All of the above topics are of interest to me in quoting CME futures and OTC trades.
Trading in CME futures has historically picked up when markets turn (e.g. 2006-2007 and 2012) so I’m hopeful that we’ll see it this cycle. I can’t think of a better public, pure-play for financially expressing a view on forward home prices, than the CME futures and options contracts. That said, given the curve inversions, and volatility of certain regions (most notably on the West Coast) I expect current traders (including me) to be more defensive as the current situation evolves. This market will need more involvement – particularly from the long side – to avoid becoming overly one-sided (e.g. all hedgers looking to sell at the same time). CME prices are currently consistent with HPA gains several percentage points below those expressed in surveys and home price forecasts. There may be an opportunity for those with such views (and their readers) to add home price exposure, at what they might argue, are attractive levels.

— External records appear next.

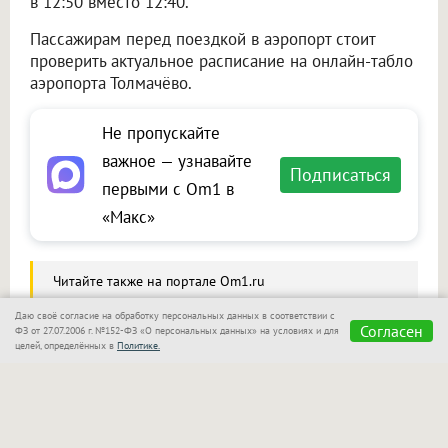
в 12:50 вместо 12:40.
Пассажирам перед поездкой в аэропорт стоит
проверить актуальное расписание на онлайн-табло
аэропорта Толмачёво.
Не пропускайте
важное — узнавайте
Подписаться
первыми с Om1 в
«Макс»
Читайте также на портале Om1.ru
Необычный сувенир из Вьетнама обернулся
Даю своё согласие на обработку персональных данных в соответствии с
Согласен
проблемами для пассажира в Новосибирске
ФЗ от 27.07.2006 г. №152-ФЗ «О персональных данных» на условиях и для
целей, определённых в
Политике.
Сообщить новость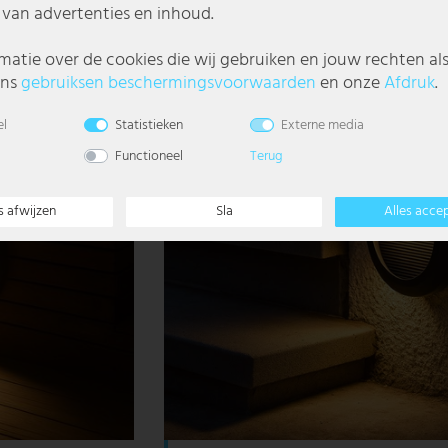
van advertenties en inhoud.
€ 73,99
matie over de cookies die wij gebruiken en jouw rechten al
ons
gebruiks­en beschermings­voorwaarden
en onze
Afdruk
.
el
Statistieken
Externe media
Functioneel
Terug
s afwijzen
Sla
Alles acce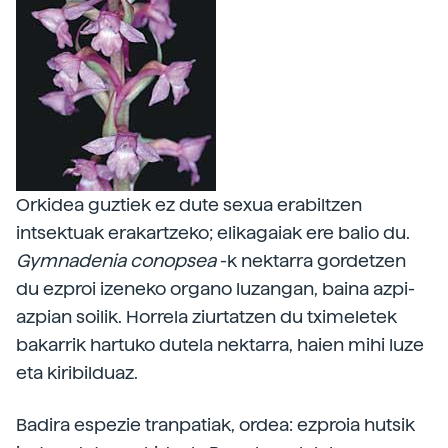
Orkidea guztiek ez dute sexua erabiltzen
intsektuak erakartzeko; elikagaiak ere balio du.
Gymnadenia conopsea
-k nektarra gordetzen
du ezproi izeneko organo luzangan, baina azpi-
azpian soilik. Horrela ziurtatzen du tximeletek
bakarrik hartuko dutela nektarra, haien mihi luze
eta kiribilduaz.
Badira espezie tranpatiak, ordea: ezproia hutsik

Please feel free to contact me (firstname.lastname@example.org) if you’d like to discuss any aspect of this blog, or have any questions on hedging home price indices.
^1 I don’t often used the SA series, but I wanted to pick out highs and lows, and was worried that seasonal factors might hide a key intra-year value.
^2 Note issues with calculating percentages, e.g. LAV went from 100.4 to 235.76, for a 135% gain, but then fell through the starting point to 90.52 for “only” a 61.6% loss.